__THE TASK__
Return exactly those lines of the material below that fall between the line holding "left elbow: (213, 404, 40)" and the line holding "left elbow: (353, 385, 30)", inclusive.

__PROVIDED DATA__
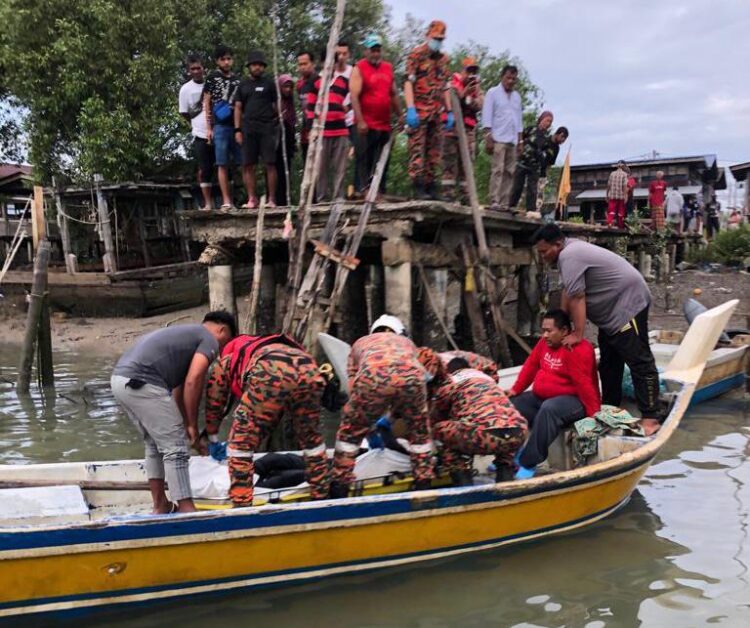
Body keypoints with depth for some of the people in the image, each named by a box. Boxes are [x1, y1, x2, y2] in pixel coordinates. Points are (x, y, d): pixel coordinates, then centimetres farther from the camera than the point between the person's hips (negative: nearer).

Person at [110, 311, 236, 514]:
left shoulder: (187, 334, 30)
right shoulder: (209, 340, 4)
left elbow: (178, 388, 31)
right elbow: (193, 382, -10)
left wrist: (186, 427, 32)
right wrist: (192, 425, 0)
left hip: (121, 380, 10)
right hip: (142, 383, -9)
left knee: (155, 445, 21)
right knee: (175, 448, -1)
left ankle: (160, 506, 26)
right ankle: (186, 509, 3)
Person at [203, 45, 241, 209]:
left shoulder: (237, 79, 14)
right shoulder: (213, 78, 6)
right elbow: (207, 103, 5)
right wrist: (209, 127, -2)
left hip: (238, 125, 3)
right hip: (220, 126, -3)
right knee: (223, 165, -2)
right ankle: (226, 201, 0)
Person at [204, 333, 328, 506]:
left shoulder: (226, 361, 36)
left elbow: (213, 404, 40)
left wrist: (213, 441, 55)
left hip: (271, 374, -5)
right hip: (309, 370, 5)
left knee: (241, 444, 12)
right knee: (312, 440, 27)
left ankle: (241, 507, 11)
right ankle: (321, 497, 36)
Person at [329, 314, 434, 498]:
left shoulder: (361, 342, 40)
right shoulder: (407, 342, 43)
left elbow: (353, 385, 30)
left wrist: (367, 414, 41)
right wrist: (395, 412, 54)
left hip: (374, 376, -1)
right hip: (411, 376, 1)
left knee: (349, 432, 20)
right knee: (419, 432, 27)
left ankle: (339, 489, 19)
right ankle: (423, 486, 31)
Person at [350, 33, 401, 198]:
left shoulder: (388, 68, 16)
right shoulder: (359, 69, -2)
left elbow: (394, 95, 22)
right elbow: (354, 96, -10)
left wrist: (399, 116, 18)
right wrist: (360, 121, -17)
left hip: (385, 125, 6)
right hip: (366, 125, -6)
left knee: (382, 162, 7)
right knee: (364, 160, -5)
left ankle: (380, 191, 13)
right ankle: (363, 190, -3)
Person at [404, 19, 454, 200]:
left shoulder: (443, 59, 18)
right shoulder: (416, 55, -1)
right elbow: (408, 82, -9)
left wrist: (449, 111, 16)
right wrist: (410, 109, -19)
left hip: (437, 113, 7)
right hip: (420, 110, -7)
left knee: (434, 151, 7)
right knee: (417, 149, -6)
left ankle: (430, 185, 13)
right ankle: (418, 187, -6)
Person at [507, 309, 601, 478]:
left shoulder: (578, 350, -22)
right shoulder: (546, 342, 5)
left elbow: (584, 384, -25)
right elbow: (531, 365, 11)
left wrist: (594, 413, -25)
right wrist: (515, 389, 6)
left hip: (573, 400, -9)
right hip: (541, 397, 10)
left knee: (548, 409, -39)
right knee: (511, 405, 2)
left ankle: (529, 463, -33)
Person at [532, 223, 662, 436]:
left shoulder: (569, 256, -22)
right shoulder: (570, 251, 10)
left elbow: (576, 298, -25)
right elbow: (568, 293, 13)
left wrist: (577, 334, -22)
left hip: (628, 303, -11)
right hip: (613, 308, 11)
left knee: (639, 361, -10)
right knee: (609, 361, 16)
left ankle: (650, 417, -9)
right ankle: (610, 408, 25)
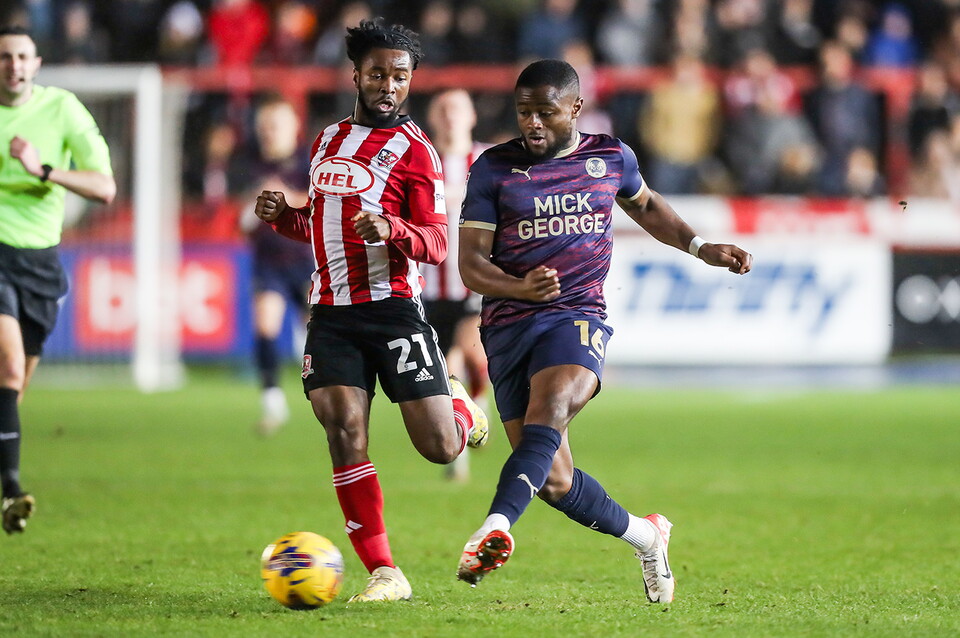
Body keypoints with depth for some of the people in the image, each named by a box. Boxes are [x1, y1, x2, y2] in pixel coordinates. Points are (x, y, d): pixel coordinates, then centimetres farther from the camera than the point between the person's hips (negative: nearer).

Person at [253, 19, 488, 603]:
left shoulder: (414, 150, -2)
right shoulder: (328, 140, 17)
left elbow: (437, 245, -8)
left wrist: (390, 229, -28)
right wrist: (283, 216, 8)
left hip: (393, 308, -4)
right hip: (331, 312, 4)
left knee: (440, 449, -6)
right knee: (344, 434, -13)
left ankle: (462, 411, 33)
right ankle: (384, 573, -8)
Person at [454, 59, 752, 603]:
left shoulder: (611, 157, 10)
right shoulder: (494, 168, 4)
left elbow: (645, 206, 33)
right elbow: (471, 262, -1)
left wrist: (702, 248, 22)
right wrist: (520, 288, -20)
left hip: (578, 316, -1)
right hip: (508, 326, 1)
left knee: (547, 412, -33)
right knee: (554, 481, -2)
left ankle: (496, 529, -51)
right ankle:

__SOLUTION BELOW__
left elbow: (213, 404, 40)
left wrist: (213, 441, 55)
left hip: (271, 374, -5)
right hip: (309, 370, 5)
left knee: (241, 444, 12)
right knee: (312, 440, 27)
left ankle: (241, 507, 11)
right ankle: (321, 497, 36)
Person at [329, 314, 434, 498]:
left shoulder: (361, 342, 40)
right shoulder: (407, 342, 43)
left elbow: (353, 385, 30)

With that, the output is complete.